Arbre Image: pixabay.com |
Annette de Groot explains that this is a common strategy for remembering words, the success of which is supported by numerous studies. It combines using knowledge of your native language words with a mental image. To give an example, to remember the word in Italian for night (notte), you could imagine having a naughty night out. Another example was supplied by a teacher on Facebook when I asked for distinctive input - she said she encourages pupils to remember the French for swimming pool (piscine), by thinking that it's something you might (inadvisedly) piss in.
The keyword idea can apparently be traced back to 1862 when the Reverend J.H. Bacon described how he learned the French word for tree (arbre). He thought of the arbor at the bottom of his garden which was shaded by a tree.
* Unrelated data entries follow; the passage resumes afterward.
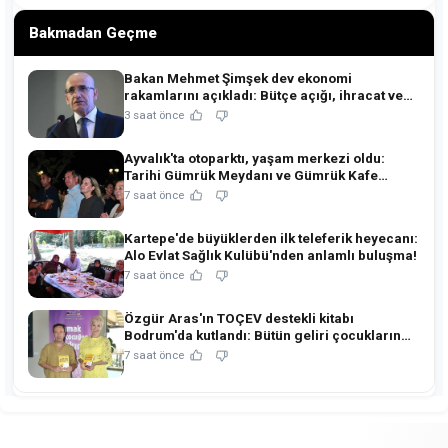
Bakmadan Geçme
Bakan Mehmet Şimşek dev ekonomi
rakamlarını açıkladı: Bütçe açığı, ihracat ve
rezervlerde kritik tablo!
3 saat önce
Ayvalık'ta otoparktı, yaşam merkezi oldu:
Tarihi Gümrük Meydanı ve Gümrük Kafe
açıldı!
7 saat önce
Kartepe'de büyüklerden ilk teleferik heyecanı:
Alo Evlat Sağlık Kulübü'nden anlamlı buluşma!
7 saat önce
Özgür Aras'ın TOÇEV destekli kitabı
Bodrum'da kutlandı: Bütün geliri çocukların
eğitimine!
7 saat önce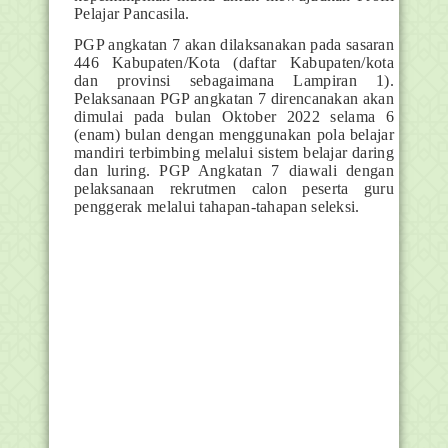
Pelajar Pancasila.
PGP angkatan 7 akan dilaksanakan pada sasaran
446 Kabupaten/Kota (daftar Kabupaten/kota
dan provinsi sebagaimana Lampiran 1).
Pelaksanaan PGP angkatan 7 direncanakan akan
dimulai pada bulan Oktober 2022 selama 6
(enam) bulan dengan menggunakan pola belajar
mandiri terbimbing melalui sistem belajar daring
dan luring. PGP Angkatan 7 diawali dengan
pelaksanaan rekrutmen calon peserta guru
penggerak melalui tahapan-tahapan seleksi.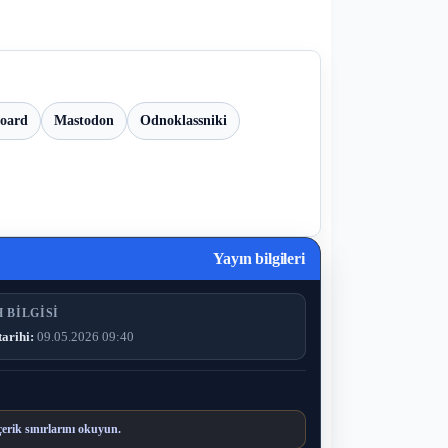
board
Mastodon
Odnoklassniki
Yayın bilgileri
 BILGISI
tarihi:
09.05.2026 09:40
çerik sınırlarını okuyun.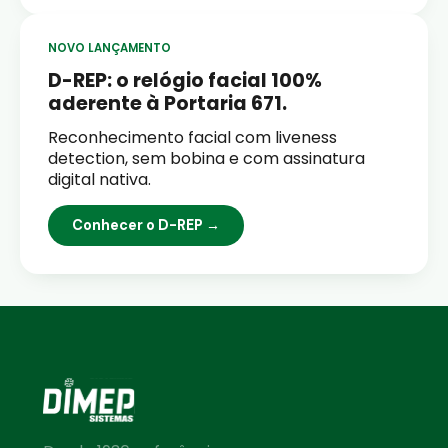
NOVO LANÇAMENTO
D-REP: o relógio facial 100%
aderente à Portaria 671.
Reconhecimento facial com liveness
detection, sem bobina e com assinatura
digital nativa.
Conhecer o D-REP →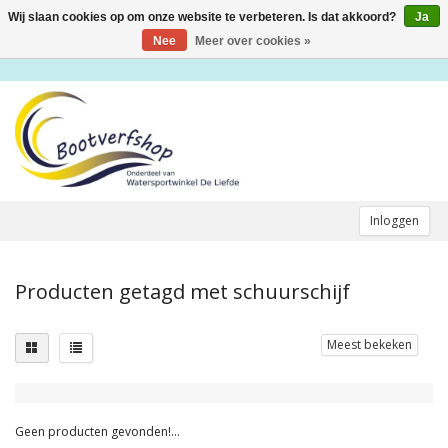
Wij slaan cookies op om onze website te verbeteren. Is dat akkoord?
Ja
Toggle
navigation
Nee
Meer over cookies »
Inloggen
Producten getagd met schuurschijf
Meest bekeken
Geen producten gevonden!...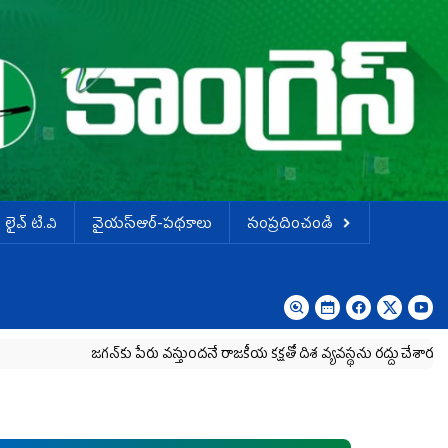
లైవ్ టి.వి
వైయస్ఆర్-పథకాలు
సంప్రదించండి
జగన్‌కు పేరు వస్తుందనే రాజకీయ కక్షతో దిశ వ్య‌వ‌స్థ‌ను రద్దు చేశారు
కృష్ణ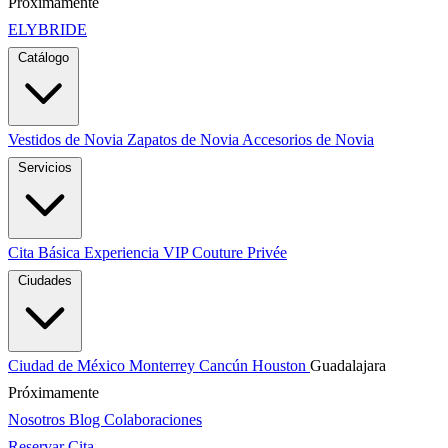
Próximamente
ELYBRIDE
Catálogo
Vestidos de Novia
Zapatos de Novia
Accesorios de Novia
Servicios
Cita Básica
Experiencia VIP
Couture Privée
Ciudades
Ciudad de México
Monterrey
Cancún
Houston
Guadalajara
Próximamente
Nosotros
Blog
Colaboraciones
Reservar Cita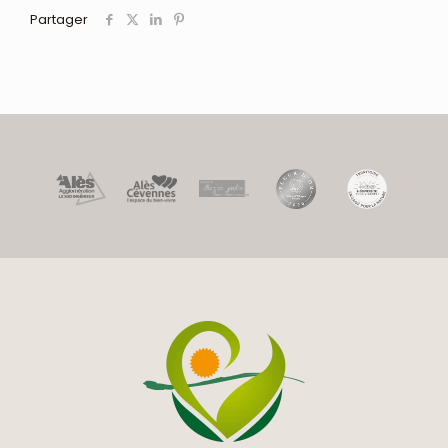
Partager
In this case arbor was the keyword. Atkinson and Raugh (1975) coined the term keyword when they carried out laboratory studies on the method. They explained that you needed an "acoustic link" and an "imagery link" to help recall the word. You could easily argue, by the way, that this is an example of dual coding whereby you exploit both the phonological loop and visuo-spatial sketch pad of working memory to help leave a trace in long-term memory, if you follow that common multi-storage model of memory (Baddeley).
In a second stage of this technique Raugh and Atkinson (1975) employed the term verbiage to describe how you can construct a sentence in which the keyword and the translation of the target language word are related to each other. De Groot gives an example of this. While staying in Italy she needed scissors and prepared to ask her neighbour for a pair. She looked up scissors in her Italian dictionary and found forbice. She then spontaneously constructed the Dutch sentence Een schaar is verboden voor kinderen ("Scissors are forbidden for children"). Subsequently she could easily recall forbice when she went to her neighbour's because for her the Dutch word verboden ("forbidden") vaguely resembles the word forbice. De Groot explains that even this vague phonological resemblance and the use of an L1 sentence helped her remember.
Now, you might well argue that this way of learning new words is a bit marginal. I would agree. More common practices such as pairing words with pictures or their translation are more productive, not to mention just explaining or discovering vocabulary while reading and listening to texts. But from a teacher's point of view it might be a little refinement to your practice, or one that you use already and could exploit more.
Here are a few more examples de Groot mentions, drawing on Beaton et al (2005).
French
hƩrisson (hedgehog) - imagine it looks like your HAIRY SON
Spanish
mosca (fly) - imagine flies invading Moscow
arroz (rice) - imagine ARROWS landing in your bowl of rice
vacca (cow) - imagine a cow cleaning a filed with a VACUUM
Russian
glaz (eye) - imagine you had a GLASS eye.
There are more French examples in this interesting blog by William Alexander called The Memory Palace.
I recommend the de Groot book (paperback edition publshed in 2015) as a very clear, meticulous and highly referenced summary of a whole range of issues to do with language learning and the bilingual brain. Not for the faint-hearted at nearly 500 pages) and I have only dipped in so far.
References
Atkinson, R.C. and Raugh, M.R. (1975). The appilcation of the mnemonic keyword method to the acquisition of Russian vocabulary. Journal of Experimental Psychology: Human Learning and Memory, 104, 126-133.
Beaton, A. et al (2005). Facilitation of receptive and productive foreign vocabulary learning using the keyword method. Memory, 13, 458-471.
de Groot, A. (2011). Language and Cognition in Bilinguals and Multilinguals (Routledge).
Raugh, M.R. and Atkinson, R.C. (1975). A mnemonic method for learning a second-language viocabulary. Journal of Educational Psychology, 67, 1-16.